#### [PROVIDED MATERIAL]

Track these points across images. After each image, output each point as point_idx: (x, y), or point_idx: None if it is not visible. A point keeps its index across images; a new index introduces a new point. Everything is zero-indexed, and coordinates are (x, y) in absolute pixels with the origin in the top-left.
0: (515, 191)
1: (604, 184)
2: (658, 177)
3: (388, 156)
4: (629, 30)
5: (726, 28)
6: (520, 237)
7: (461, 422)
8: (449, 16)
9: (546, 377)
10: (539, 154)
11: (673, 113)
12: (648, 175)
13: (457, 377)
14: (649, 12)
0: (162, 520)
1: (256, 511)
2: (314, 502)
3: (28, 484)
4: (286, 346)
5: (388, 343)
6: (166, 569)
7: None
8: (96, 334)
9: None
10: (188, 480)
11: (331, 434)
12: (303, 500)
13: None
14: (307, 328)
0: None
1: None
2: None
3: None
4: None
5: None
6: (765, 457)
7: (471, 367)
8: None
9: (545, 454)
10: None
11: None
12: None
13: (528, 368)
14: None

#### [AIM]
Please copy every entry above line for line, changing nothing.

#### [FINISHED TASK]
Track these points across images. After each image, output each point as point_idx: (x, y), or point_idx: None if it is not visible. A point keeps its index across images; a new index introduces a new point. Everything is zero-indexed, and coordinates are (x, y) in absolute pixels with the origin in the top-left.
0: (515, 191)
1: (604, 184)
2: (658, 177)
3: (388, 156)
4: (629, 30)
5: (726, 28)
6: (520, 237)
7: (461, 422)
8: (449, 16)
9: (546, 377)
10: (539, 154)
11: (673, 113)
12: (648, 175)
13: (457, 377)
14: (649, 12)
0: (162, 520)
1: (256, 511)
2: (314, 502)
3: (28, 484)
4: (286, 346)
5: (388, 343)
6: (166, 569)
7: None
8: (96, 334)
9: None
10: (188, 480)
11: (331, 434)
12: (303, 500)
13: None
14: (307, 328)
0: None
1: None
2: None
3: None
4: None
5: None
6: (765, 457)
7: (471, 367)
8: None
9: (545, 454)
10: None
11: None
12: None
13: (528, 368)
14: None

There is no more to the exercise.